Extended Data Fig. 2: In vitro reactive astrocytes correspond to in vivo counterparts.
From: A phenotypic screening platform for identifying chemical modulators of astrocyte reactivity
a, Enrichment map of gene ontology terms for genes upregulated in reactive vs physiological astrocytes. b, Enrichment map of gene ontology terms for genes upregulated in physiological vs reactive astrocytes. c, Representative images of physiological astrocytes, astrocytes exposed to TIC cytokines and astrocytes infected with TMEV and stained for double stranded RNA to show viral infection (dsRNA in green) and GBP2 (red). d, Quantification of the percentage of astrocytes that are positive for the viral marker dsRNA. Data presented as mean ± s.e.m for n = 3 biological replicates, with p-value calculated by a one-way ANOVA. e, Quantification of the percentage of astrocytes that are GBP2 positive.

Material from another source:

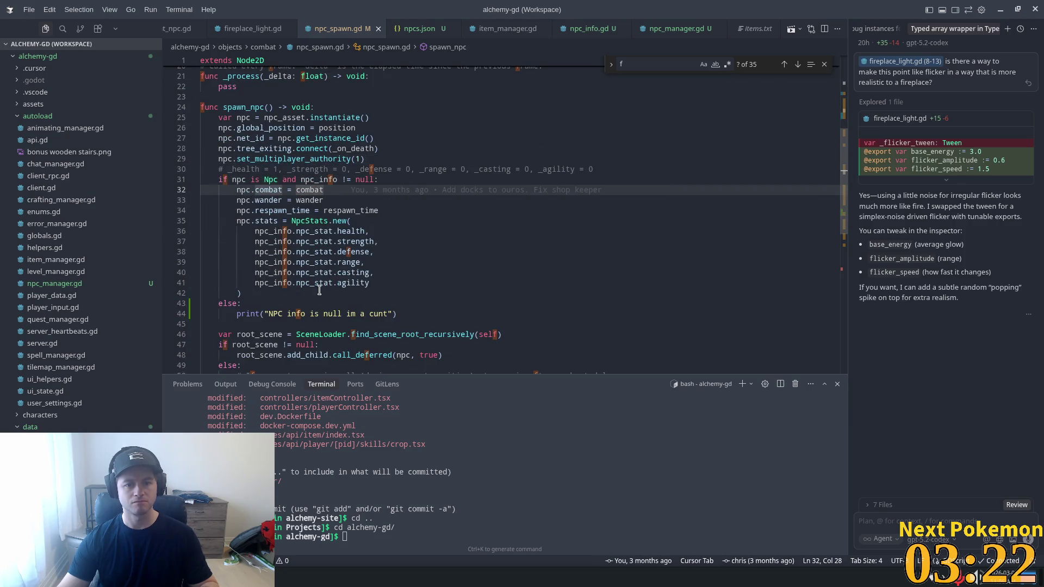
click(248, 294)
click(241, 314)
click(269, 294)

Data presented as mean ± s.e.m for n = 3 biological replicates, with p-value calculated by a one-way ANOVA with Dunnett correction for multiple comparisons. f, Quantitative PCR results comparing the expression of pathological reactive astrocyte markers Gbp2 and Psmb8 by physiological astrocytes, astrocytes exposed to TIC cytokines and astrocytes infected with TMEV. P-value calculated by one-way ANOVA with Dunnett correction for multiple comparisons. g, UMAP plots from integrated single-cell RNA-seq analysis of in vitro physiological and reactive astrocytes from this study with in vivo astrocytes from LPS or vehicle treated mice46. h, Frequency of cells distributed across different astrocyte clusters. i, Expression of pathological reactive astrocyte genes and astrocyte marker genes in each single-cell cluster. j, Gene ontology results showing enriched terms for genes enriched in clusters 2, 6 and 7 that contain mainly astrocytes from reactive cultures and LPS treated mice. P-values generated by Benjamini-Hochberg false discovery rate.